Turate. Marco Castelli trafitto e ucciso da un palo di ferro

Dove essere una vacanza in Sicilia, invece è finita in tragedia. Marco Castelli è morto trafitto da un palo di ferro che si trovava a lato di una strada in manutenzione al posto del guardrail. Il bimbo di 7 anni era su un seggiolino ed era legato con la cintura di sicurezza. Il palo che ha attraversato la carrozzeria della Nissan Qashqai si è conficcato nella parte posteriore dell’auto trafiggendo anche lui. Feriti il padre Gualtiero e mamma Antonella, illesi invece gli occupanti dell’altra utilitaria che a quanto sembra ha tagliato loro la strada uscendo da uno stop a Menfi (Agrigento), all’altezza di un quadrivio in contrada Terranova. Le condizioni di Marco sono apparse subito disperate, il palo gli ha provocato delle gravi lesioni interne e malgrado il trasporto in elisoccorso all’ospedale Civico di Palermo e l’operazione a cui è stato sottoposto per cercare di ridurre l’emorragia il suo piccolo cuore si è fermato nel corso della notte.  A Partanna, il paese della madre, maestra alle scuole elementari a Turate, si svolgeranno i funerali del bimbo. Il sindaco Nicola Catania ha sospeso tutte le manifestazioni estive. La tragedia accomuna Turate e Partanna. Sull’incidente stanno svolgendo le indagini i Carabinieri di Menfi, non solo per stabilire l’esatta dinamica, ma anche per capire se la vita del bimbo si sarebbe potuta salvare se anziché un palo di ferro, a lato di quella strada che si affaccia su un dirupo al fondo del quale scorre un fiume, ci fosse stato un regolare guardrail.
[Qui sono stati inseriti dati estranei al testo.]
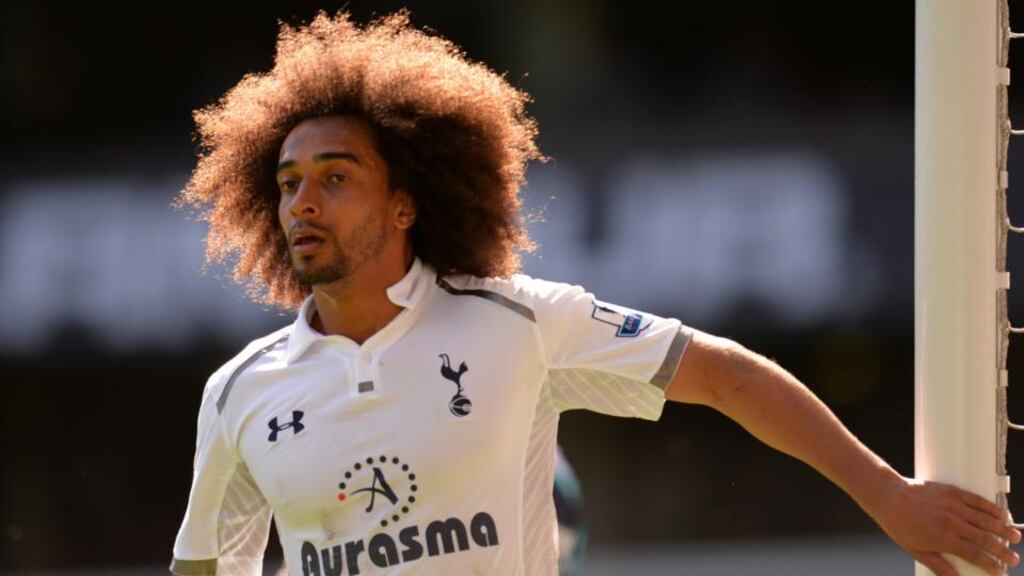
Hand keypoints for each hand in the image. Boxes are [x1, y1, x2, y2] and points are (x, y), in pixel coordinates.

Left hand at [867, 477, 1020, 574]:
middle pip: (986, 539)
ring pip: (986, 519)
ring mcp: (954, 506)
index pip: (976, 556)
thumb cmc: (899, 525)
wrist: (888, 496)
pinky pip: (978, 500)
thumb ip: (938, 566)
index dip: (991, 566)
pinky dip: (992, 508)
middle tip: (1014, 558)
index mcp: (944, 539)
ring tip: (1015, 538)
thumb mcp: (916, 550)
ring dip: (1004, 529)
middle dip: (1003, 551)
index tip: (1000, 573)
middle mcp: (953, 523)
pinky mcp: (952, 492)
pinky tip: (1002, 514)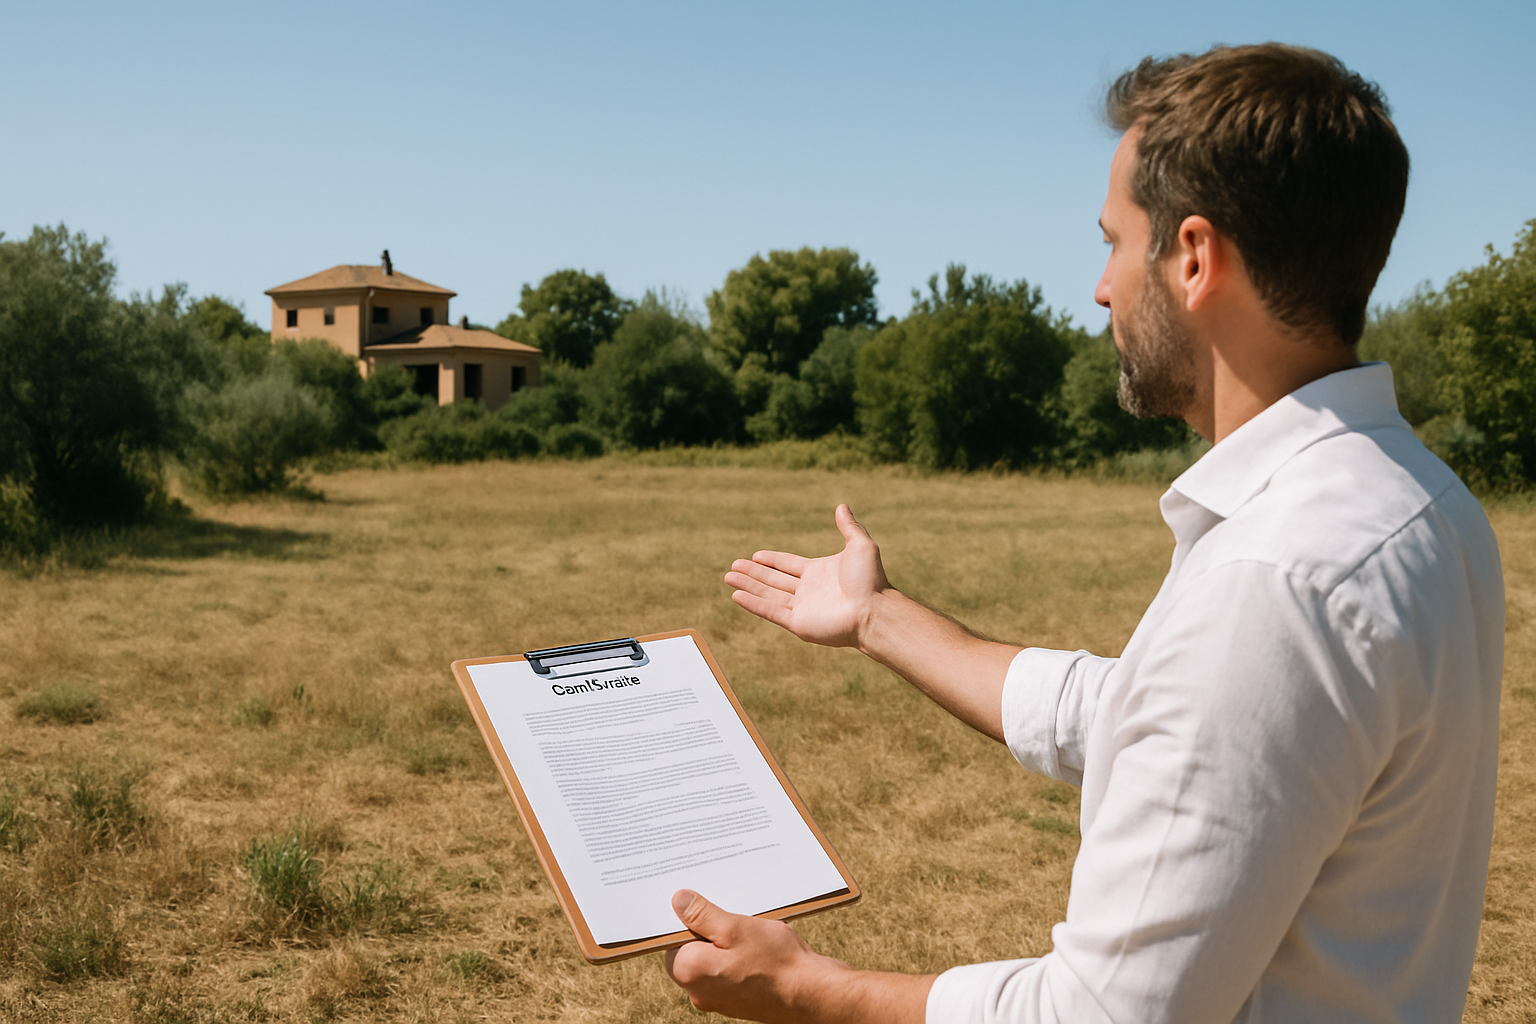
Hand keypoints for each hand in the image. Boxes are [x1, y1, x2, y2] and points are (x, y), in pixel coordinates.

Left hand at [664, 889, 846, 1021]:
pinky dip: (738, 958)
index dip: (686, 920)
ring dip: (726, 943)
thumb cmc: (774, 960)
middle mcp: (698, 991)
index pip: (671, 940)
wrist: (811, 995)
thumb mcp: (734, 927)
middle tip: (731, 916)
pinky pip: (728, 972)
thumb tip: (677, 901)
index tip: (703, 904)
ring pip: (712, 960)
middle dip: (708, 930)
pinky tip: (758, 948)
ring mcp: (718, 999)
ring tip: (749, 930)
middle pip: (691, 950)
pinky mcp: (737, 1001)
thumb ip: (701, 915)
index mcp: (689, 971)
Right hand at [725, 504, 889, 649]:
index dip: (772, 560)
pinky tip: (737, 596)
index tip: (755, 556)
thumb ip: (849, 527)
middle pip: (774, 579)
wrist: (874, 611)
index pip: (788, 565)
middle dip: (752, 573)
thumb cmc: (870, 580)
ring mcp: (802, 608)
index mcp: (819, 572)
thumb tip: (842, 505)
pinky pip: (770, 611)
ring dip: (748, 586)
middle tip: (733, 566)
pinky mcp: (799, 624)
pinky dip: (753, 603)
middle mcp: (808, 590)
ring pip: (768, 594)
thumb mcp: (860, 546)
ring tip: (728, 578)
Sembra che su quel tratto di strada fossero in corso dei lavori di sistemazione, ma non si sa se il committente è il Comune di Menfi o la Provincia di Agrigento, il cantiere però era fermo il giorno di Ferragosto e per delimitare il bordo della strada sono stati impiegati dei pali di ferro, uno dei quali purtroppo è stato micidiale per il piccolo Marco. Toccherà alla Procura di Agrigento decidere se inserire nel fascicolo degli indaganti anche gli amministratori di Comune e Provincia, insieme ai responsabili del cantiere e l’automobilista che ha tagliato la strada all’auto dove viaggiava il piccolo Marco.